**Instructions for the task**
Copy out the text of all the records below line for line, and leave out the picture markers.
--*--
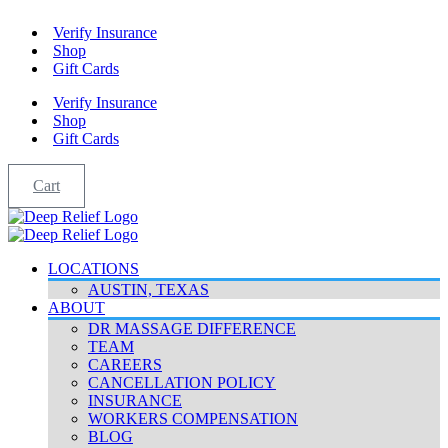
Skip
Verify Insurance
to
Shop
content
Gift Cards
Verify Insurance
Shop
Gift Cards
Cart
LOCATIONS
AUSTIN, TEXAS
ABOUT
DR MASSAGE DIFFERENCE
TEAM
CAREERS
CANCELLATION POLICY
INSURANCE
WORKERS COMPENSATION
BLOG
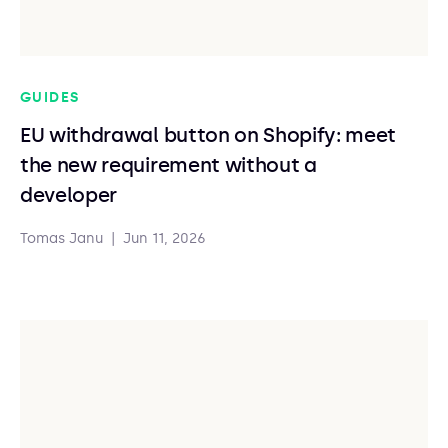
GUIDES
EU withdrawal button on Shopify: meet
the new requirement without a
developer
Tomas Janu
|
Jun 11, 2026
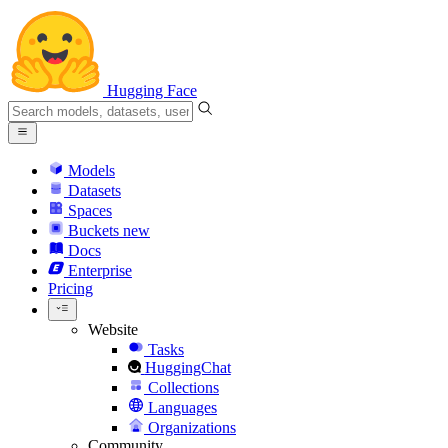
Hugging Face
Models
Datasets
Spaces
Buckets
new
Docs
Enterprise
Pricing
Website
Tasks
HuggingChat
Collections
Languages
Organizations
Community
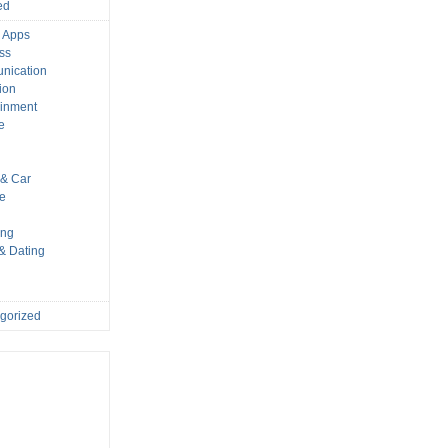
ed
 Apps
ss
nication
ion
ainment
e
s
& Car
le
ing
 & Dating
gorized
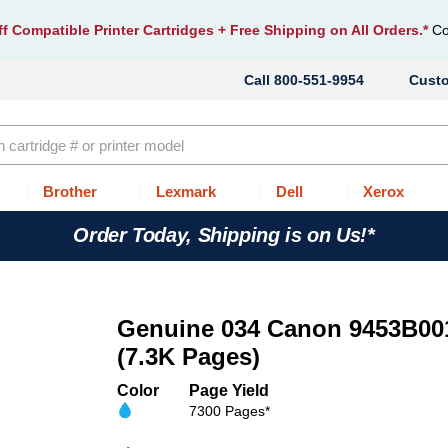
f Compatible Printer Cartridges
+ Free Shipping on All Orders.*
Co
800-551-9954
Cust
Brother
Lexmark
Dell
Xerox
Order Today, Shipping is on Us!*
Genuine 034 Canon 9453B001
(7.3K Pages)
Color
Page Yield
7300 Pages*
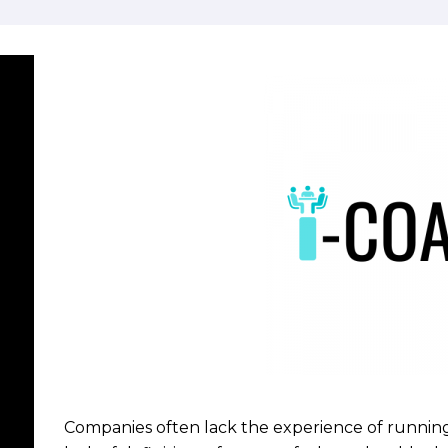
Companies often lack the experience of running 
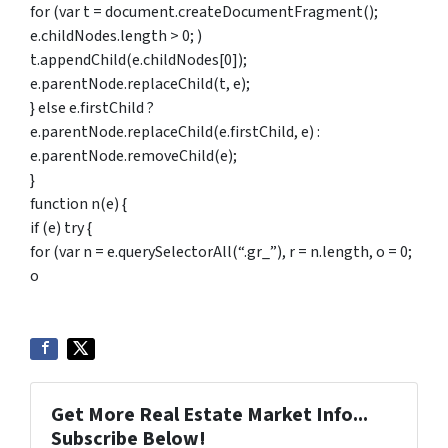
for (var t = document.createDocumentFragment();
e.childNodes.length > 0; )
t.appendChild(e.childNodes[0]);
e.parentNode.replaceChild(t, e);
} else e.firstChild ?
e.parentNode.replaceChild(e.firstChild, e) :
e.parentNode.removeChild(e);
}
function n(e) {
if (e) try {
for (var n = e.querySelectorAll(“.gr_”), r = n.length, o = 0;
o
Get More Real Estate Market Info...
Subscribe Below!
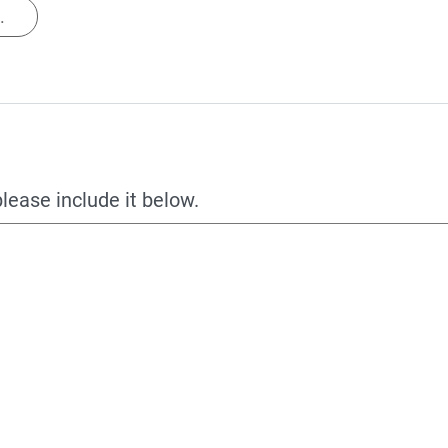
.
please include it below.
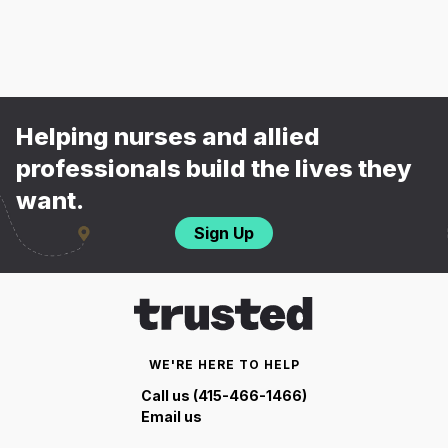
Helping nurses and allied
professionals build the lives they
want.
Sign Up
WE'RE HERE TO HELP
Call us (415-466-1466)
Email us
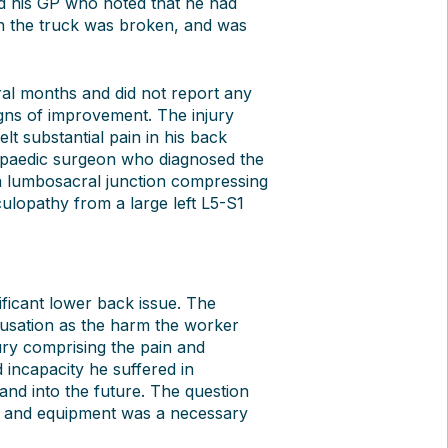
ed his GP who noted that he had
n the truck was broken, and was
ral months and did not report any
ns of improvement. The injury
 substantial pain in his back
opaedic surgeon who diagnosed the
 a lumbosacral junction compressing
iculopathy from a large left L5-S1
ificant lower back issue. The
ausation as the harm the worker
jury comprising the pain and
 incapacity he suffered in
nd into the future. The question
t and equipment was a necessary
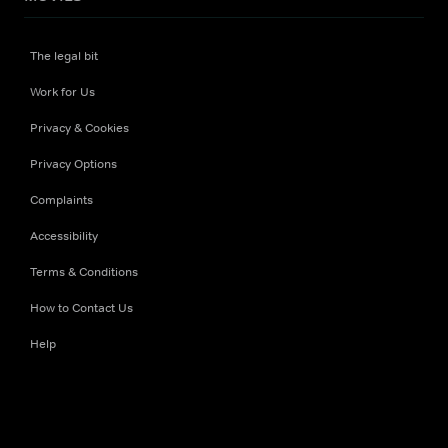
The legal bit
Work for Us
Privacy & Cookies
Privacy Options
Complaints
Accessibility
Terms & Conditions
How to Contact Us
Help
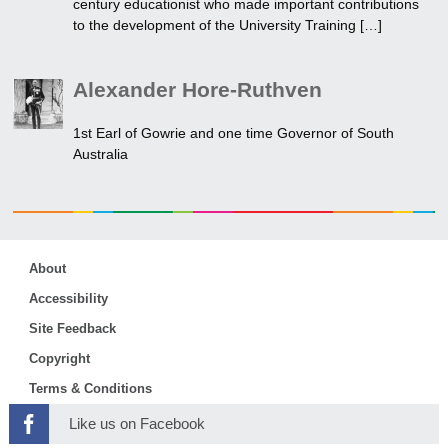
century educationist who made important contributions
to the development of the University Training […]
Alexander Hore-Ruthven
1st Earl of Gowrie and one time Governor of South
Australia
About
Accessibility
Site Feedback
Copyright
Terms & Conditions
Like us on Facebook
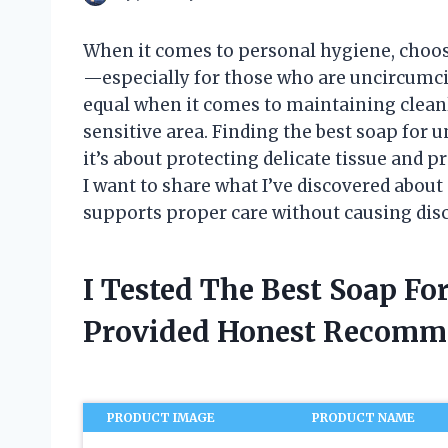
When it comes to personal hygiene, choosi
—especially for those who are uncircumcise
equal when it comes to maintaining cleanli
sensitive area. Finding the best soap for u
it’s about protecting delicate tissue and pr
I want to share what I’ve discovered about 
supports proper care without causing dis
I Tested The Best Soap F
Provided Honest Recomm
PRODUCT IMAGE
PRODUCT NAME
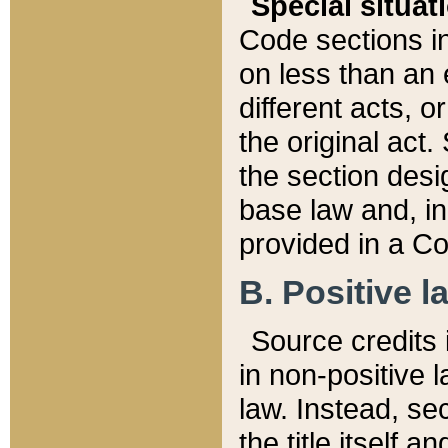
Special situat
Code sections in
on less than an 
different acts, 
the original act.
the section desig
base law and, i
provided in a Co
B. Positive la
Source credits i
in non-positive l
law. Instead, sec
the title itself 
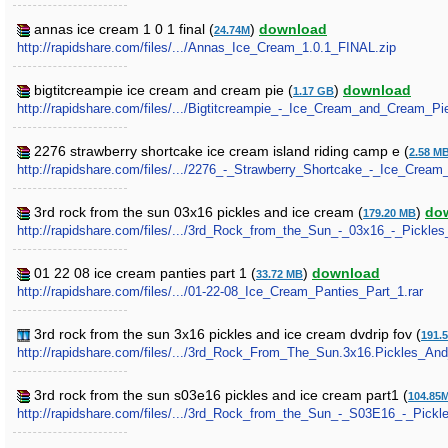
annas ice cream 1 0 1 final (
)
download
24.74M
http://rapidshare.com/files/.../Annas_Ice_Cream_1.0.1_FINAL.zip
bigtitcreampie ice cream and cream pie (
)
download
1.17 GB
http://rapidshare.com/files/.../Bigtitcreampie_-_Ice_Cream_and_Cream_Pie
2276 strawberry shortcake ice cream island riding camp e (
2.58 M
http://rapidshare.com/files/.../2276_-_Strawberry_Shortcake_-_Ice_Cre
3rd rock from the sun 03x16 pickles and ice cream (
)
do
179.20 MB
http://rapidshare.com/files/.../3rd_Rock_from_the_Sun_-_03x16_-_Pickle
01 22 08 ice cream panties part 1 (
)
download
33.72 MB
http://rapidshare.com/files/.../01-22-08_Ice_Cream_Panties_Part_1.rar
3rd rock from the sun 3x16 pickles and ice cream dvdrip fov (
191.
http://rapidshare.com/files/.../3rd_Rock_From_The_Sun.3x16.Pickles_A
3rd rock from the sun s03e16 pickles and ice cream part1 (
104.85
http://rapidshare.com/files/.../3rd_Rock_from_the_Sun_-_S03E16_-_Pickl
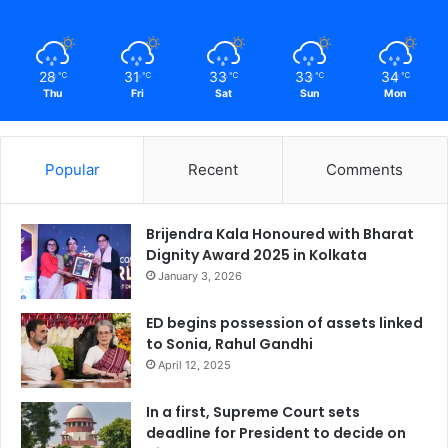
28
31
33
33
34
℃
℃
℃
℃
℃
Thu
Fri
Sat
Sun
Mon
Popular
Recent
Comments
Brijendra Kala Honoured with Bharat
Dignity Award 2025 in Kolkata
January 3, 2026
ED begins possession of assets linked
to Sonia, Rahul Gandhi
April 12, 2025
In a first, Supreme Court sets
deadline for President to decide on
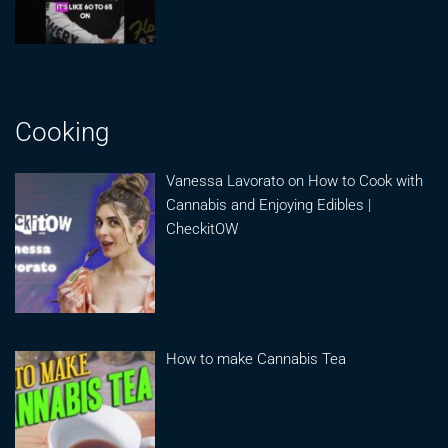
Cooking
Vanessa Lavorato on How to Cook with
Cannabis and Enjoying Edibles |
CheckitOW
How to make Cannabis Tea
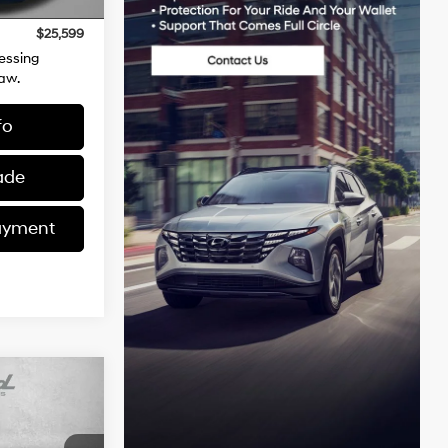
Ext.
Int.
+$799
$25,599
essing
aw.
fo
ade
ayment
$27,378
TZWAY PRICE
4 Cylinder
Engine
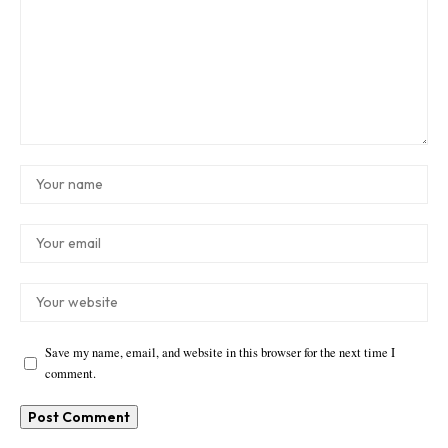
Save my name, email, and website in this browser for the next time I
comment.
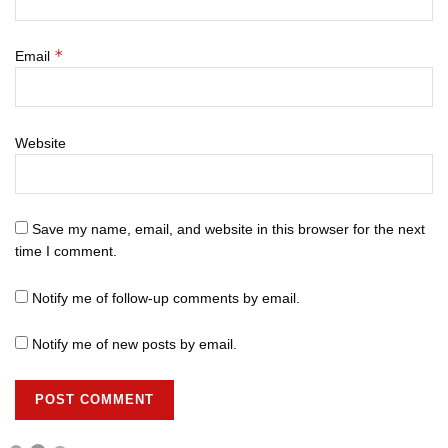
*
Email
Website
Save my name, email, and website in this browser for the next
time I comment.
Notify me of follow-up comments by email.
Notify me of new posts by email.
--*--
**Written answer**
Skip
Verify Insurance
to
Shop
content
Gift Cards
Verify Insurance
Shop
Gift Cards
Cart
LOCATIONS
AUSTIN, TEXAS
ABOUT
DR MASSAGE DIFFERENCE
TEAM
CAREERS
CANCELLATION POLICY
INSURANCE
WORKERS COMPENSATION
BLOG
GUIDES
EU withdrawal button on Shopify: meet
the new requirement without a
developer
Tomas Janu
|
Jun 11, 2026
Hugging Face
Models
Datasets
Spaces
Buckets
new
Docs
Enterprise
Pricing
Website
Tasks
HuggingChat
Collections
Languages
Organizations
Community
ed
 Apps
ss
nication
ion
ainment
e
s
& Car
le
ing
 & Dating
gorized
f Compatible Printer Cartridges
+ Free Shipping on All Orders.*
Co
800-551-9954
Cust
Brother
Lexmark
Dell
Xerox
Order Today, Shipping is on Us!*
Genuine 034 Canon 9453B001
(7.3K Pages)
Color
Page Yield
7300 Pages*
Companies often lack the experience of running 
for (var t = document.createDocumentFragment();
e.childNodes.length > 0; )
t.appendChild(e.childNodes[0]);
e.parentNode.replaceChild(t, e);
} else e.firstChild ?
e.parentNode.replaceChild(e.firstChild, e) :
e.parentNode.removeChild(e);
}
function n(e) {
if (e) try {
for (var n = e.querySelectorAll(“.gr_”), r = n.length, o = 0;
o
Get More Real Estate Market Info...
Subscribe Below!
.
please include it below.
Helping nurses and allied
professionals build the lives they
want.
Sign Up
WE'RE HERE TO HELP
Call us (415-466-1466)
Email us
ed his GP who noted that he had
n the truck was broken, and was
ral months and did not report any
ns of improvement. The injury
 substantial pain in his back
opaedic surgeon who diagnosed the
 a lumbosacral junction compressing
iculopathy from a large left L5-S1
ificant lower back issue. The
ausation as the harm the worker
jury comprising the pain and
 incapacity he suffered in
nd into the future. The question
t and equipment was a necessary
The legal bit
Work for Us
Privacy & Cookies
Privacy Options
Complaints
Accessibility
Terms & Conditions
How to Contact Us
Help
century educationist who made important contributions
to the development of the University Training […]
Alexander Hore-Ruthven
1st Earl of Gowrie and one time Governor of South
Australia
About
Accessibility
Site Feedback
Copyright
Terms & Conditions
Like us on Facebook
When it comes to personal hygiene, choosi
—especially for those who are uncircumcise
equal when it comes to maintaining cleanli
sensitive area. Finding the best soap for u
it’s about protecting delicate tissue and pr
I want to share what I’ve discovered about 
supports proper care without causing dis
I Tested The Best Soap F
Provided Honest Recomm
PRODUCT IMAGE
PRODUCT NAME
Special situat
Code sections in
on less than an 
different acts, 
the original act.
the section desig
base law and, i
provided in a Co
B. Positive la
Source credits i
in non-positive l
law. Instead, sec
the title itself 
annas ice cream 1 0 1 final (
)
download
24.74M
http://rapidshare.com/files/.../Annas_Ice_Cream_1.0.1_FINAL.zip
bigtitcreampie ice cream and cream pie (
)
download
1.17 GB
http://rapidshare.com/files/.../Bigtitcreampie_-_Ice_Cream_and_Cream_Pie
2276 strawberry shortcake ice cream island riding camp e (
2.58 M
http://rapidshare.com/files/.../2276_-_Strawberry_Shortcake_-_Ice_Cre
3rd rock from the sun 03x16 pickles and ice cream (
)
do
179.20 MB
http://rapidshare.com/files/.../3rd_Rock_from_the_Sun_-_03x16_-_Pickle
01 22 08 ice cream panties part 1 (
)
download
33.72 MB
http://rapidshare.com/files/.../01-22-08_Ice_Cream_Panties_Part_1.rar
3rd rock from the sun 3x16 pickles and ice cream dvdrip fov (
191.
http://rapidshare.com/files/.../3rd_Rock_From_The_Sun.3x16.Pickles_A
3rd rock from the sun s03e16 pickles and ice cream part1 (
104.85
http://rapidshare.com/files/.../3rd_Rock_from_the_Sun_-_S03E16_-_Pickl
28
31
33
33
34
℃
℃
℃
℃
℃
Thu
Fri
Sat
Sun
Mon
Popular
Recent
Comments
Brijendra Kala Honoured with Bharat
Dignity Award 2025 in Kolkata
January 3, 2026
ED begins possession of assets linked
to Sonia, Rahul Gandhi
April 12, 2025
In a first, Supreme Court sets
deadline for President to decide on
Cooking
Vanessa Lavorato on How to Cook with
Cannabis and Enjoying Edibles |
CheckitOW
How to make Cannabis Tea
Ext.
Int.
+$799
$25,599
essing
aw.
fo
ade
ayment
$27,378
TZWAY PRICE
4 Cylinder
Engine
Save my name, email, and website in this browser for the next time I
comment.
*
Email
Website
Save my name, email, and website in this browser for the next
time I comment.
Notify me of follow-up comments by email.
Notify me of new posts by email.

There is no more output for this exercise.